Ky. Gov. Andy Beshear vetoes business-backed bill weakening state's worker safety protections
Published in News & Features
LEXINGTON, Ky. — Gov. Andy Beshear on Monday vetoed a business-backed bill that would weaken Kentucky’s state-regulated workplace protections.
In his veto message, Beshear, a Democrat, said he opposed House Bill 398 because it “would make Kentuckians less safe in the workplace and hand over much of the authority to regulate, investigate and enforce Kentucky workplace safety and health standards to the federal government.”
“House Bill 398 will lead to more workplace injuries, with Kentucky workers paying the price,” Beshear warned.
Sought by the Kentucky Chamber of Commerce, the House bill would shrink the regulatory authority of the Kentucky Department of Workplace Standards, which monitors most private employers, so it mirrors the U.S. Occupational Safety and Health Administration.

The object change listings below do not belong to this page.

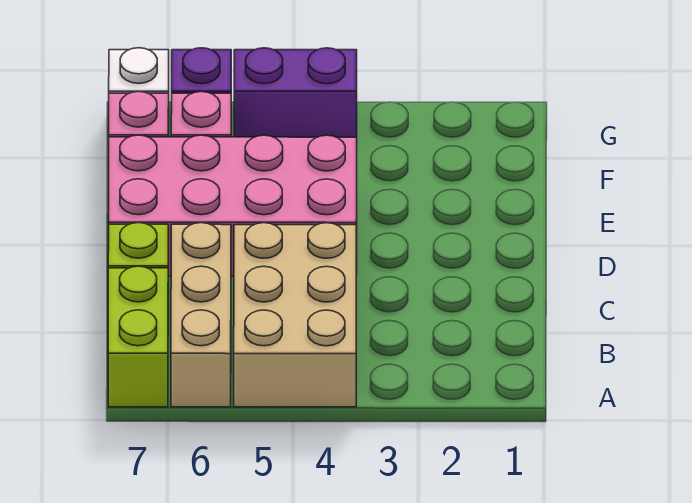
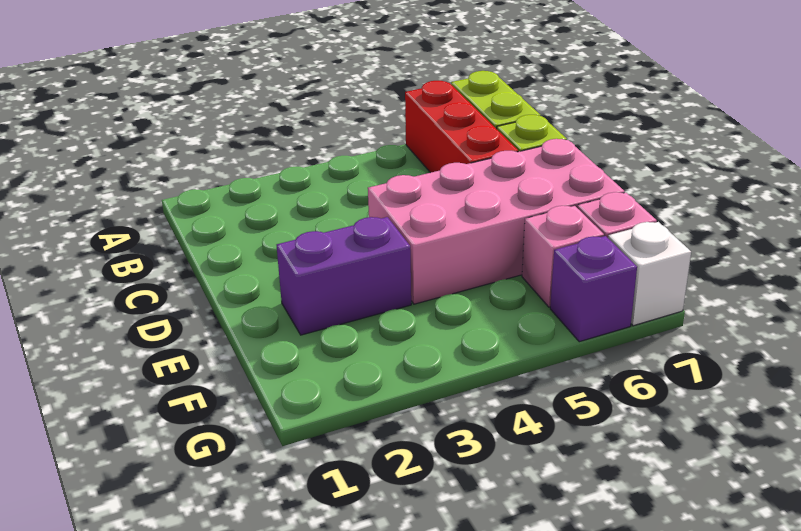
tan brick A4:C5 level 1 -> none
tan brick A6:C6 level 1 -> red brick A6:C6 level 1
purple brick G4:G5 level 1 -> purple brick E2:E3 level 1

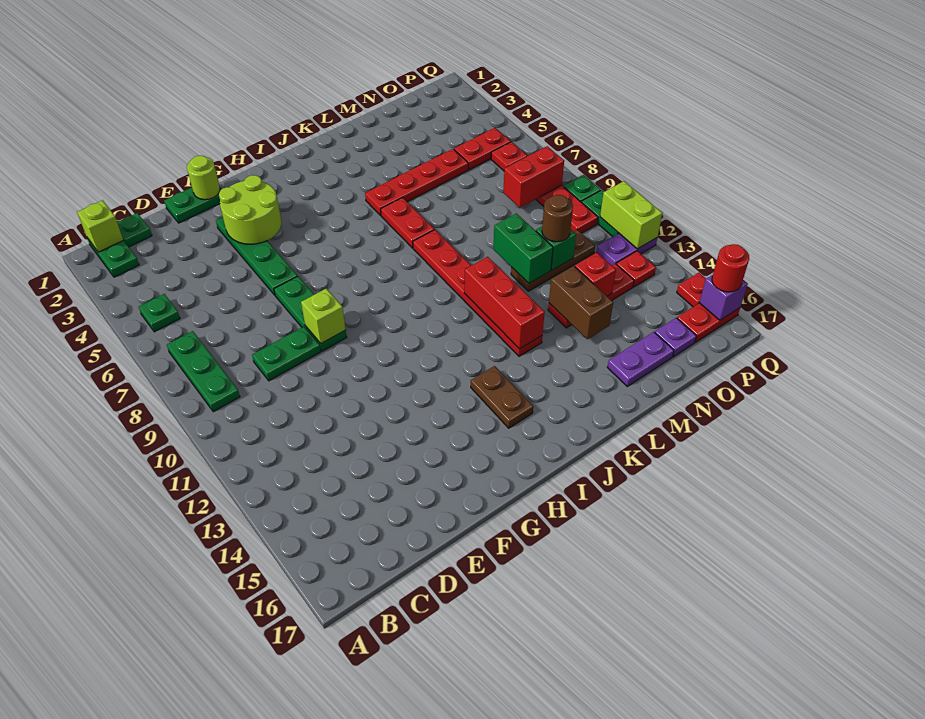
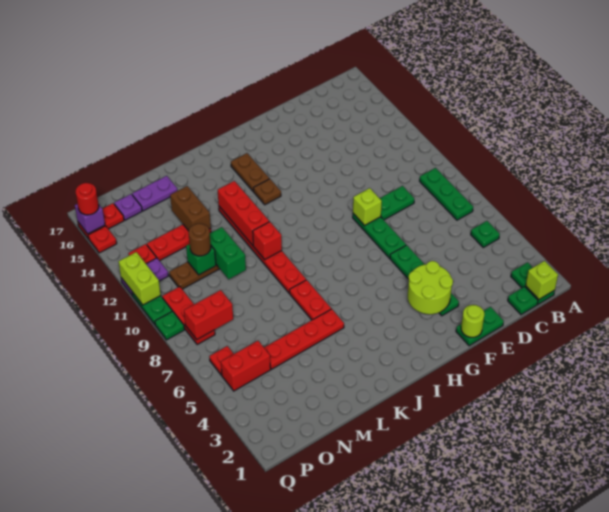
none -> brown plate I13 level 1
red brick N13 level 2 -> red brick K10 level 2
red plate O5:P5 level 1 -> red brick O5:P5 level 1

The bill’s sponsor, state Rep. Walker Thomas, R-Hopkinsville, said he was trying to build “a business-friendly climate.”
There are large companies with operations in multiple states that want to operate under one uniform set of rules, not state-by-state rules, Thomas said in his testimony to a Senate committee.

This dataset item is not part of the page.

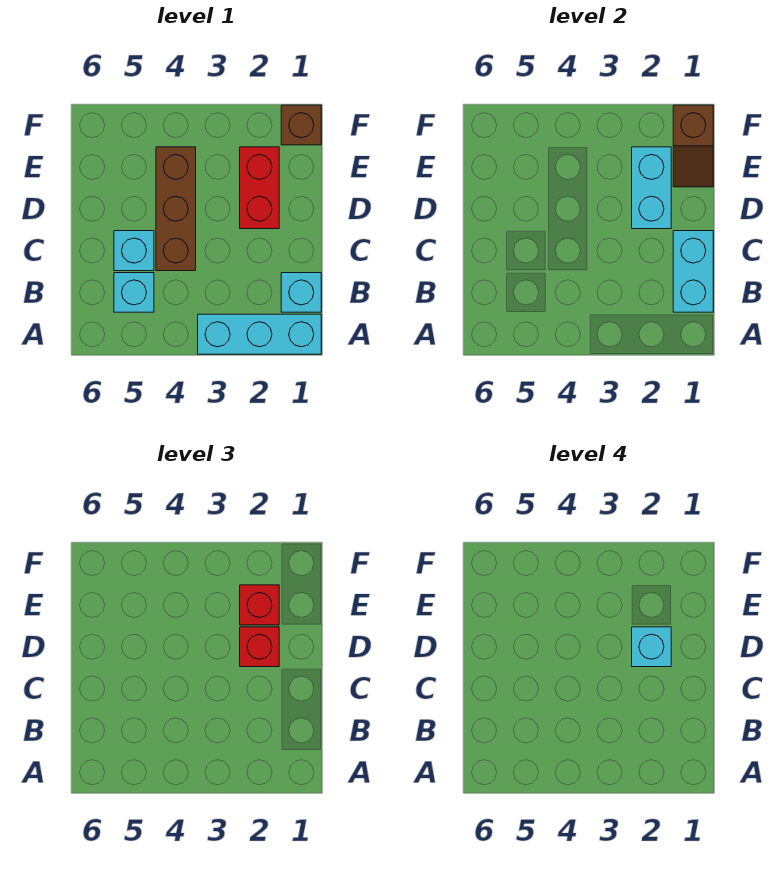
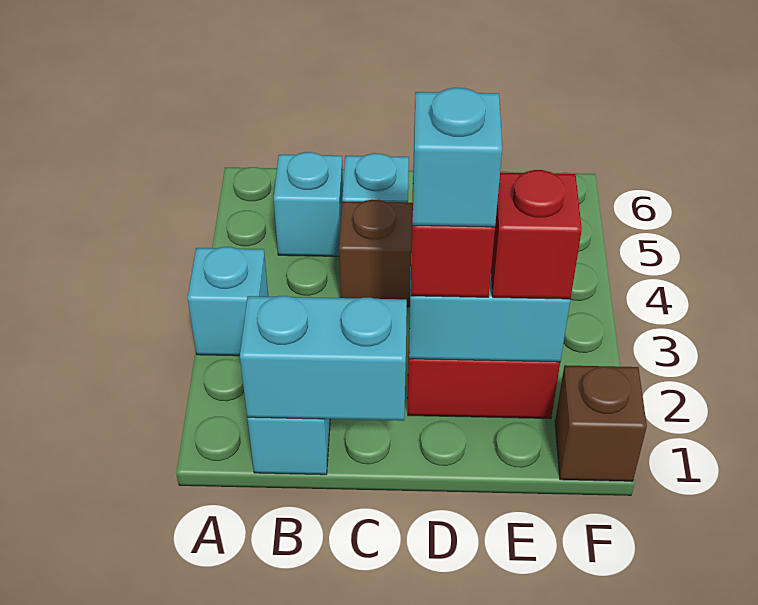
cyan brick A1:A3 level 1 -> cyan brick A3 level 1
brown slope E1:F1 level 2 top F -> none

“This bill just shows our commitment to the business community while not jeopardizing the safety of our great employees,” he said.
The bill specifies that Kentucky can’t adopt new workplace safety rules that are stricter than federal law, and its state officials can’t enforce any existing state standards “more stringent than the corresponding federal provision” enforced by OSHA.
Also, the bill establishes a “de minimis violation,” or a violation that “has no direct or immediate relationship to safety or health.” The department must issue a citation for de minimis violations within six months of an incident. Those citations won’t carry a civil monetary penalty or be considered a repeat violation.
And the bill allows businesses that successfully appeal a workplace safety or health citation to Franklin Circuit Court to request a financial award from the department for their expenses, including legal fees and court costs.
Beshear’s education and labor secretary, Jamie Link, lobbied against the bill throughout the legislative session, but his arguments failed to persuade the Republican super-majorities in both the House and Senate.
The bill passed along party lines with large enough majorities to easily allow an override of Beshear’s veto when lawmakers return to Frankfort on Thursday and Friday for the final two days of their 2025 session.
In his veto message Monday, Beshear repeated several points Link made earlier in the session.
Among those points, Beshear wrote, the bill dismisses Kentucky’s sovereign right to set its own stricter workplace safety standards rather than accept whatever protects the federal government hands down from Washington.
More specifically, Kentucky workers “would lose important safeguards related to fall protection, exposure to toxic and hazardous materials, high-voltage electrical lines and bulk hazardous liquid unloading,” he wrote. “The commonwealth would not be able to enforce its regulation requiring fall protection at heights of 10 feet and greater, because federal regulations start at 30 feet.”